View of burning corpses of victims at Majdanek (located near Sobibor) from rooftops of nearby town of Lublin, October 1943. U.S. Holocaust Museum

Karski also demanded on behalf of the Jewish leaders in Poland that the Allies, among other things bomb the railways and death camps as well as negotiate with the Nazis for the freedom of the Jews. The Allied leaders were not willing to use air assets against targets that were not of a strategic nature. They flat out refused the idea of negotiating with the Nazis. The best solution they thought was to win the war as soon as possible.

In April-May 1944 Rudolf Vrba, a prisoner at Auschwitz, managed to escape along with two others and make his way to Slovakia. There he wrote a meticulous report that detailed the expansion of the railroad directly into Birkenau in preparation for receiving the Jews of Hungary as well as the information regarding the gas chambers. The report reached the Allies and the Jews of Hungary before they were deported to Auschwitz. Subsequently BBC radio broadcasted news about Auschwitz and the New York Times published three stories on the camps.[9] This did not cause any change in the Allied perspective regarding Nazi death camps or concentration camps; the Allied policy remained to win the war as fast as possible. No resources were to be allocated to bombing or otherwise disrupting the Nazi death camp system.

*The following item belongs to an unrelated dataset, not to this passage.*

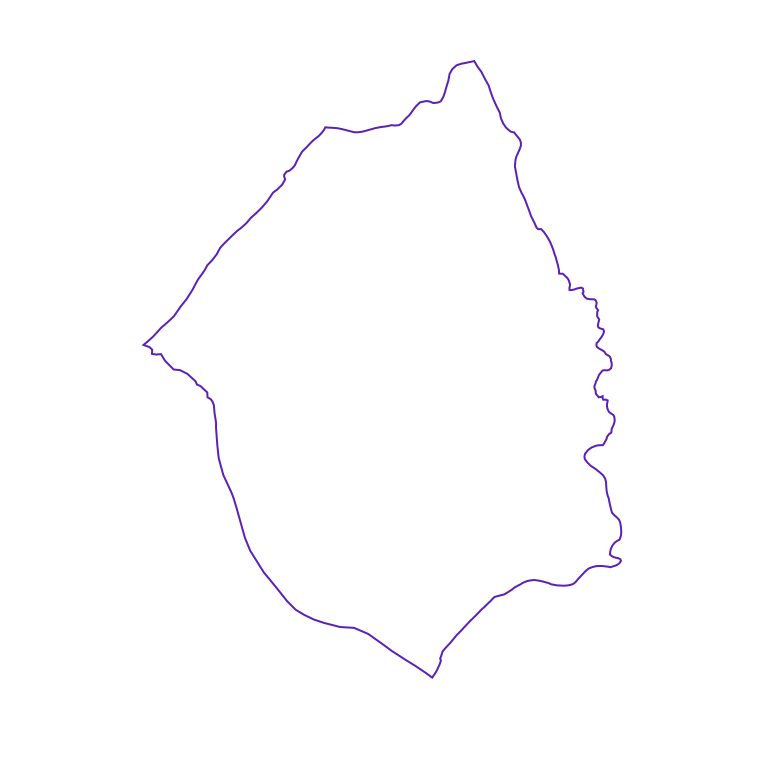 Rumduol, Svay Rieng, Cambodia, rotated 78°
{"feature_id": "14789045B51142255514393", "entity_name": "Rumduol", "entity_type": "district", "adm_level": 2, "iso_a3": "KHM", "parent_name": "Cambodia", "parent_adm1": "Svay Rieng", "projection": "albers", "projection_center": [105.826, 11.218], "detail": "fine", "context": "isolated", "style": "outline", "palette": "violet", "viewbox_px": 768, "rotation_deg": 78, "n_neighbors": 0, "source": "geoboundaries", "source_scale": "gbopen_adm2", "svg_char_len": 5077}
<svg xmlns="http://www.w3.org/2000/svg" viewBox="0 0 768 768"><g transform="rotate(78 384 384)"><path d="M489.3,182.5L487.8,181.0L485.7,179.2L484.1,177.8L481.9,176.7L479.6,174.0L478.9,171.8L475.2,170.6L472.5,168.5L470.0,166.9L467.7,165.9L465.8,165.7L464.0,165.6L462.1,166.0L460.2,167.9L458.3,169.6L455.3,170.5L452.6,170.6L450.2,170.1L448.1,169.2L446.6,168.6L445.4,170.3L445.0,172.8L443.2,173.1L441.4,172.7L441.8,174.6L441.6,176.7L437.6,178.8L434.5,178.4L432.0,178.9L430.4,178.8L428.8,178.0L427.1,176.8L425.7,176.3L424.4,174.9L422.7,173.7L419.8,171.8L418.0,169.6L416.3,167.5L416.3,165.7L417.1,162.6L416.9,160.8L415.9,158.7L413.0,157.3L410.3,156.9L408.8,157.2L406.4,156.9L404.0,157.5L402.8,158.6L400.8,160.9L398.9,161.4L397.5,162.3L395.8,164.2L393.7,166.6L391.9,168.0L390.2,168.2L388.3,167.6L386.7,165.3L385.0,163.5L382.9,161.1L380.6,159.1L378.2,157.8L376.1,158.2L374.6,161.0L373.3,162.5L371.4,162.7L369.5,161.9L367.3,160.9L365.5,160.1L363.6,160.9L361.8,161.4L359.2,160.8L357.6,160.3L356.4,159.2L354.7,160.0L352.8,160.8L348.9,159.1L346.1,159.6L344.9,160.8L343.9,164.9L342.7,167.8L341.3,169.1L339.5,170.0L336.6,170.9L335.5,169.7L331.9,169.6L330.7,171.1L330.7,175.5L331.1,178.1L331.1,180.9L330.7,183.0L328.3,182.6L326.9,181.8L324.9,181.2L323.4,181.6L321.8,181.6L319.6,182.1L317.6,183.2L316.0,184.3L313.4,186.1L312.4,189.8L309.1,189.2L303.2,189.2L299.6,189.5L296.2,189.6L292.2,190.2L288.1,190.5L282.5,191.4L279.3,192.1L275.6,193.2L272.8,194.2L270.2,195.3L268.8,195.9L265.1,198.1L264.7,200.9L263.0,202.2L257.8,203.3L250.2,205.3L245.9,205.8L239.3,206.8L233.2,207.7L228.7,208.7L226.1,209.6L219.3,211.0L211.8,211.1L206.0,210.9L198.3,210.7L192.8,209.0L189.8,207.7L184.9,204.2L182.6,202.5L179.3,200.5L176.3,199.9L172.7,200.4L170.0,201.9L167.0,203.4L165.1,204.3L163.4,207.7L160.9,209.7L158.4,211.4L154.1,213.2L148.4,214.4L142.8,214.3L134.8,216.4L127.2,218.0L122.3,218.7L113.8,219.6L106.9,221.7L98.8,223.9L92.9,226.6L86.9,228.6L86.9,238.0L86.8,241.5L87.3,246.7L90.3,251.8L94.2,255.3L100.7,258.0L106.0,261.0L111.6,263.9L115.4,266.2L119.3,269.7L119.9,272.6L119.5,277.2L118.3,279.0L117.0,280.9L116.2,283.1L116.0,285.1L116.0,290.3L119.1,295.1L121.8,298.3L124.5,301.2L126.7,303.8L127.6,305.5L129.0,307.6L130.8,310.2L133.0,312.8L133.9,315.5L133.5,319.5L132.4,322.7L132.5,327.7L132.0,333.9L131.9,339.3L132.3,345.4L132.7,352.5L132.4,357.0L131.6,360.6L129.3,365.4L127.3,369.3L124.7,374.9L123.8,377.3L122.2,382.9L121.7,385.0L120.7,388.0L122.9,389.8L125.2,392.4L128.0,396.5L130.8,402.3L133.5,406.5L136.4,410.6L139.7,415.8L144.0,419.7L148.1,423.2L151.3,425.5L153.7,428.4L154.7,430.2L155.8,432.5L156.0,435.2L158.6,438.1L160.2,438.5L161.7,438.4L163.4,438.2L167.9,442.2L171.7,448.2L173.7,452.7L181.0,460.2L185.8,466.5L190.4,473.6L193.6,479.4L198.2,485.4L201.3,490.7L204.0,496.3L208.4,503.4L213.1,510.8L216.7,515.9L222.4,520.7L227.1,526.3L229.3,529.4L231.1,532.1L233.5,534.1L235.4,535.8L238.3,538.8L243.2,544.3L252.1,551.8L259.9,559.4L265.7,566.5L271.5,572.7L274.2,575.6L278.3,582.4L280.9,586.9L282.2,589.6L285.8,594.6L289.7,600.1L291.3,602.9L292.7,605.3L293.8,607.2L294.5,608.7L295.8,611.1L299.3,605.6L302.2,603.6L306.3,604.7L307.8,600.8L308.4,595.9L315.7,593.4L326.1,586.7L328.1,580.5L329.6,578.7L333.2,574.2L338.7,570.3L341.9,567.9L345.6,567.1L347.9,563.9L352.0,561.1L355.5,558.6L360.3,559.4L362.9,556.6L365.3,555.5L369.6,554.8L377.1,555.8L386.9,556.3L388.8,556.7L391.8,557.4L409.4,559.8L422.4,561.1L439.6,560.1L458.8,555.7L464.8,554.8L474.5,554.0L490.1,553.0L505.6,552.0L519.3,549.5L543.1,540.8L561.6,531.2L576.5,523.8L586.6,517.2L593.2,510.1L599.8,501.6L605.4,492.0L607.7,487.3L612.6,477.4L616.3,464.0L625.2,451.4L637.7,439.9L646.8,431.8L657.0,421.6L667.0,411.2L675.8,402.7L681.2,397.9L678.5,395.0L676.8,393.3L674.7,391.5L673.1,390.4L670.3,388.2L667.4,386.4L666.0,385.8L664.4,386.2L660.5,383.8L657.9,382.4L655.6,379.6L653.6,376.7L650.8,372.7L648.8,370.2L645.0,365.5L642.2,361.2L639.7,357.6L636.9,353.6L633.8,349.2L632.1,346.4L628.6,341.0L624.9,335.6L623.1,332.3L620.1,327.7L618.6,325.1L616.6,322.3L615.3,320.2L615.0,315.1L614.8,310.1L613.2,305.5L611.9,302.0L610.2,298.7L608.8,294.0L608.3,291.8L607.5,290.2L606.9,287.0L606.5,285.1L606.6,280.6L606.9,278.1L607.8,275.4L608.9,272.6L610.1,269.9L610.9,268.4L612.0,266.3L613.1,264.1L614.6,262.3L616.4,258.0L617.0,256.4L617.7,253.8L618.7,250.0L619.1,247.1L619.3,244.4L619.1,241.3L618.4,239.3L617.1,237.2L615.0,234.5L613.3,232.1L610.9,228.6L609.3,226.4L607.9,223.9L606.9,221.6L606.4,218.1L606.3,214.1L606.9,210.7L607.4,208.3L609.3,202.8L610.3,200.5L610.0,198.2L609.8,195.5L609.4,193.7L608.8,192.2L607.9,190.5L606.2,189.0L604.5,189.3L603.3,190.8L601.3,195.0L600.1,196.6L597.8,198.5L593.3,196.9L589.5,194.2L587.2,191.4L586.0,188.8L585.2,185.9L581.3,183.6L577.2,182.5L572.3,181.9L569.2,181.8L565.9,182.2L562.8,184.0L560.1,186.1L557.1,187.8L551.5,188.0L547.5,188.1L542.2,188.0L540.1,188.4L535.3,188.5L531.2,188.0L527.3,187.4L525.7,187.2L522.4,187.4L518.8,188.7L515.3,191.3L510.7,195.1L507.0,198.8L502.9,201.5L499.2,203.2L496.7,203.0L494.2,202.0L491.0,198.1L489.2,194.0L488.5,189.6L488.5,187.1L489.3,182.5Z" fill="none" stroke="#5b21b6" stroke-width="2"/></g></svg>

British (SAAF 60th Squadron) aerial reconnaissance photo of Auschwitz-Birkenau on August 23, 1944. At this time the frenzied mass murder of Hungarian Jews was underway at Auschwitz during summer 1944. In this image corpses of victims are being incinerated near out door pits because the crematoriums could not keep up. U.S. Holocaust Museum
One of four clandestinely taken photographs inside Auschwitz-Birkenau death camp during August 1944. Known as the Sonderkommando photographs, the image (taken from inside the gas chamber doorway or window to avoid detection) shows prisoners cremating corpses outdoors because the regular crematoria could not keep up with the numbers of people being murdered. Auschwitz-Birkenau Museum
Cropped and enlarged image of the photo above.

It was not until the Allies in the East and West began to liberate the Nazi concentration camps and death camps that there was true outrage from the West. Until images and newsreels of the camps were published the reports on Nazi perpetrated mass murder were just ink and paper. Once soldiers and war correspondents saw for themselves the horrors of the camps – emaciated and starving prisoners, piles of corpses, gas chambers and mounds of ashes the outrage was without limits. The Allies launched a massive police effort and began to investigate and bring to justice the perpetrators of the worst crime in history. Many Nazi perpetrators were caught and brought to justice in the aftermath of the war, while others escaped the dragnet and lived their lives under assumed names. Many of these were later tracked down by the Israeli Mossad or Nazi hunters like Simon Wiesenthal.


[1] Richard Rashke, Escape from Sobibor: Revised and Updated Edition (Delphinium Books. Kindle Edition, 2012), 84.

[2] Ibid. 84.

[3] Ibid. 84-85.

[4] Ibid. 85.

[5] Ibid. 85.

[6] Ibid. 85-86.

[7] Ibid. 86.

[8] Ibid. 83-84.

[9] Laurence Rees, Auschwitz: A New History (PublicAffairs. Kindle Edition, 2005), Kindle Locations 4540-4547.